Lezza Napisano 4 Czerwca 2013 Napisano 4 Czerwca 2013 Wg mnie to nie sposób, bo ja co nie spojrzę na licznik na asfalcie po płaskim to mam ponad 30 km/h, pod górki rzadko poniżej 20 km/h, a potem średnia i tak mi wychodzi 25-28 km/h. Podjazdy to ogromna strata średniej niestety i samym patrzeniem na licznik i pilnowaniem prędkości to można się zajeździć Najprostszym do zlikwidowania błędem jest niepedałowanie z górki. Pedałować trzeba cały czas, ale też nie gnać z góry jak szalony bo to też strata sił tylko. I właśnie tutaj pojawia się kluczowe słowo "kadencja" @Lezza a nie zauważyłeś, że ochota na podjazdy przychodzi ze wzrostem wydolności płuc? Kiedy tylko mięśnie palą, a nie dyszy się jak parowóz to można wszędzie wjeżdżać i to dopiero przyjemność. Zjazdy to nabijanie km chyba, że jest naprawdę stromo. Zauważyłem. Tylko zobacz, zajęło mi to aż 2 sezony. Fakt, paliłem 3 lata temu fajki i rzuciłem, być może to miało wpływ że po 3 latach te płuca się oczyściły dopiero. Paliłem w sumie 8 lat, więc jakoś dłuuugo nie. Tak czy siak, u mnie nie ma problemów z zadyszką tylko z sercem. Dojeżdżam do 184-186 i zaczynam kolory gubić wtedy wiadomo że zwolnić muszę. Najlepiej pod górkę jedzie mi się 8-10km/h przy na przykład 5km podjazdu przy HR 160-170. Też zależy jaki podjazd, powiedźmy 3% bo takie mniej więcej są u mnie i tak wskazuje CS500+.
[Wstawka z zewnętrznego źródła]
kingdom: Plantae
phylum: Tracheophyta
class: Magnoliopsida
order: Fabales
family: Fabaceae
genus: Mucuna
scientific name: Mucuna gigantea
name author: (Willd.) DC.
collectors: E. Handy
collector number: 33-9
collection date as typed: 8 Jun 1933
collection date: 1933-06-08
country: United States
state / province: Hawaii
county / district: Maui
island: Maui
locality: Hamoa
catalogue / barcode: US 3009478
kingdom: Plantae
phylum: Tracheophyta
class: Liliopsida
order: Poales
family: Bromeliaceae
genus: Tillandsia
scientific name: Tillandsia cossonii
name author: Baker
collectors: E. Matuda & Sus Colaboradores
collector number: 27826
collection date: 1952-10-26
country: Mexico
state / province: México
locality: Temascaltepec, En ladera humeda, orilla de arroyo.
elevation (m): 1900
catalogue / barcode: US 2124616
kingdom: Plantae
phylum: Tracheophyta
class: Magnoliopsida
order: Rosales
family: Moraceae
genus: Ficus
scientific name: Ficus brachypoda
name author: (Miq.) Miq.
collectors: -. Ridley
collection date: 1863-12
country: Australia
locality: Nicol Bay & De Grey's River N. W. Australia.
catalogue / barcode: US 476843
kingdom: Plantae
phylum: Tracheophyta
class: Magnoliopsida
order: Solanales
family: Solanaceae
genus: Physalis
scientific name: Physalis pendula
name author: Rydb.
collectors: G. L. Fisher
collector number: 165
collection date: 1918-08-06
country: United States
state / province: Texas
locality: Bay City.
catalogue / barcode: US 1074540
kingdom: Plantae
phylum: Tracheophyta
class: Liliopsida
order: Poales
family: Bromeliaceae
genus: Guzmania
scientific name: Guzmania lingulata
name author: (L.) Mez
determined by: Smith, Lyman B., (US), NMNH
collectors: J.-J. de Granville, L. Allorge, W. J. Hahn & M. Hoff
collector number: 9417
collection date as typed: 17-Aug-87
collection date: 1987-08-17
seraph Napisano 4 Czerwca 2013 Napisano 4 Czerwca 2013 A to ja nie paliłem nigdy, nawet 1 całego papierosa nie wypaliłem Kiedyś dużo grałem w piłkę, ale się przekwalifikowałem z piłkarza na kolarza. Miałem pulsometr kiedyś, ale mi się nie przyjął . Znam swoje HR max i tyle... Czuło się czasem kołaczące serce w gardle i zwalniam, bo wiem że bez przesady i trzeba ochłonąć.5 km podjazdu asfaltem? To w moich stronach chyba tylko jedną taką długą górę znam i ma nachylenie od 5, a w porywach nawet do 10%. Reszta to króciutkie, młynek wiruję odłogiem...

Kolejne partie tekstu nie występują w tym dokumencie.